Tamar Klaiman, PhD, MPH

Director Qualitative Methods, University of Pennsylvania, Perelman School of Medicine

Courses Taught

PUBH 5060 Methods for Public Health Practice

Ask Me About

Punk Rock, Parenting Tweens, & Cooking

Brief Bio

I am a skilled public health research and evaluation leader and administrator with over 10 years of experience designing, implementing, and disseminating mixed methods and qualitative public health research studies. While my research has spanned multiple topic areas in public health and health service research, I have consistently worked as a qualitative methodologist, most recently supporting inquiries in behavioral economics, end of life and serious illness, implementation science, and health equity. This work has led to multiple publications in peer-reviewed journals. In 2016, I left academia to work in the non-profit sector during which I led an internal evaluation and research team at a public health non-profit agency. This work allowed me to bolster my project management and leadership skills; although we did not publish on the work we conducted. I have since returned to an academic environment, and I am using my management and research skills to oversee qualitative research in a variety of health-related areas as Director of Qualitative Methods at both the Palliative and Advanced Illness Research (PAIR) Center and Center for Health Incentives and Behavioral Economics (CHIBE).
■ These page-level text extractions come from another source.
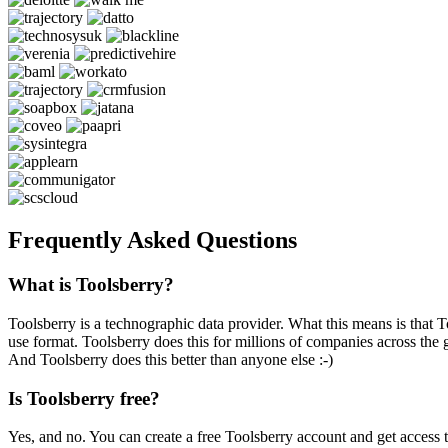
Frequently Asked Questions
What is Toolsberry?
Toolsberry is a technographic data provider. What this means is that T
use format. Toolsberry does this for millions of companies across the 
And Toolsberry does this better than anyone else :-)
Is Toolsberry free?
Yes, and no. You can create a free Toolsberry account and get access 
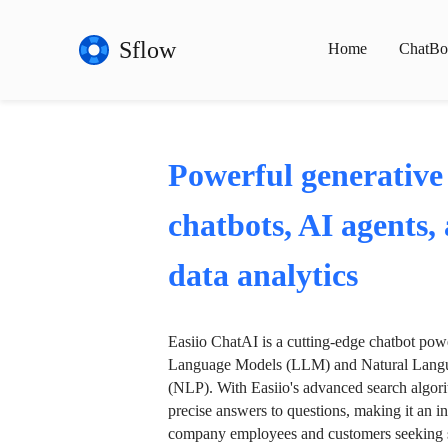
Sflow
Home
ChatBo
Powerful generative
chatbots, AI agents,
data analytics
Easiio ChatAI is a cutting-edge chatbot po
Language Models (LLM) and Natural Langu
(NLP). With Easiio's advanced search algori
precise answers to questions, making it an in
company employees and customers seeking se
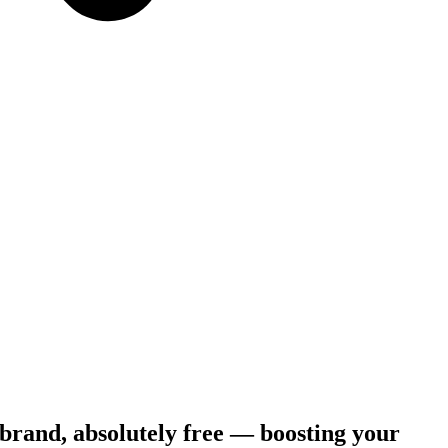
 brand, absolutely free — boosting your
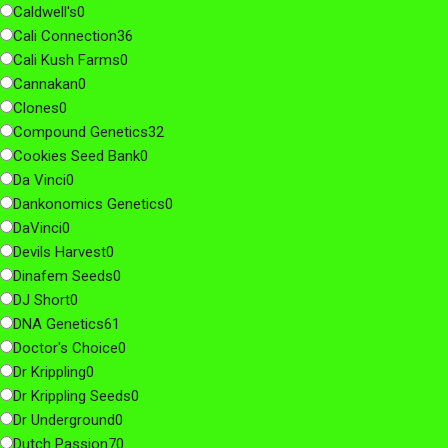
Caldwell's
0
Cali Connection
36
Cali Kush Farms
0
Cannakan
0
Clones
0
Compound Genetics
32
Cookies Seed Bank
0
Da Vinci
0
Dankonomics Genetics
0
DaVinci
0
Devils Harvest
0
Dinafem Seeds
0
DJ Short
0
DNA Genetics
61
Doctor's Choice
0
Dr Krippling
0
Dr Krippling Seeds
0
Dr Underground
0
Dutch Passion
70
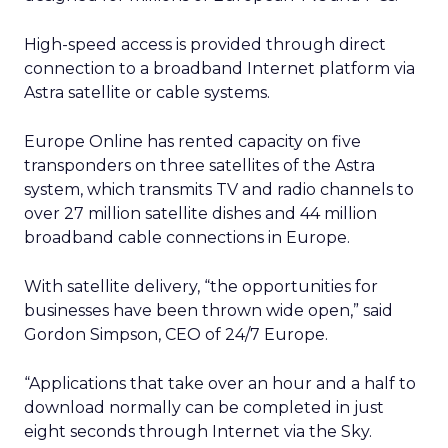
High-speed access is provided through direct
connection to a broadband Internet platform via
Astra satellite or cable systems.
Europe Online has rented capacity on five
transponders on three satellites of the Astra
system, which transmits TV and radio channels to
over 27 million satellite dishes and 44 million
broadband cable connections in Europe.
With satellite delivery, “the opportunities for
businesses have been thrown wide open,” said
Gordon Simpson, CEO of 24/7 Europe.
“Applications that take over an hour and a half to
download normally can be completed in just
eight seconds through Internet via the Sky.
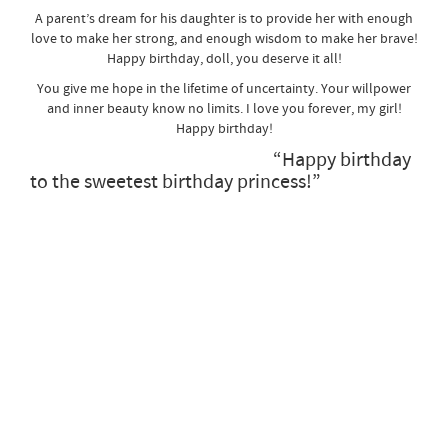
A parent’s dream for his daughter is to provide her with enough
love to make her strong, and enough wisdom to make her brave!
Happy birthday, doll, you deserve it all!
You give me hope in the lifetime of uncertainty. Your willpower
and inner beauty know no limits. I love you forever, my girl!
Happy birthday!
“Happy birthday
to the sweetest birthday princess!”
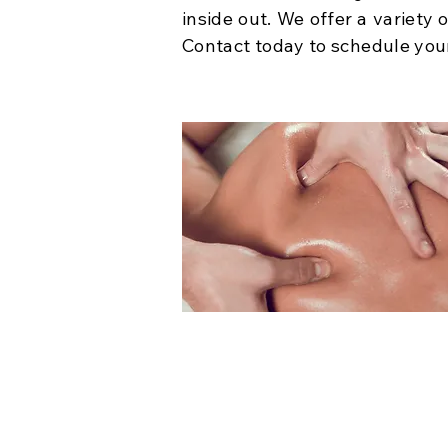
inside out. We offer a variety
Contact today to schedule you
Massage Therapy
Through this appointment, I have served as the qualitative lead on several projects including the grant titled, ‘Behavioral Economics to Transform Trial Enrollment Representativeness (BETTER) Center’ that seeks to develop and test behavioral economic interventions that surmount barriers to RCT participation faced by racial and ethnic minority patients, women, and rural populations, with or at risk for cardiovascular disease. I am also working in collaboration with Dr. Rebecca Clark on a project titled “Using Implementation Science Methods to Understand the Contribution of Communication Failures to Diagnostic Errors and the Impact on Racial Disparities in Severe Maternal Morbidity.” I have additionally mentored public health Masters and Doctoral students with a particular focus on overseeing and guiding the use of qualitative methods in health related research.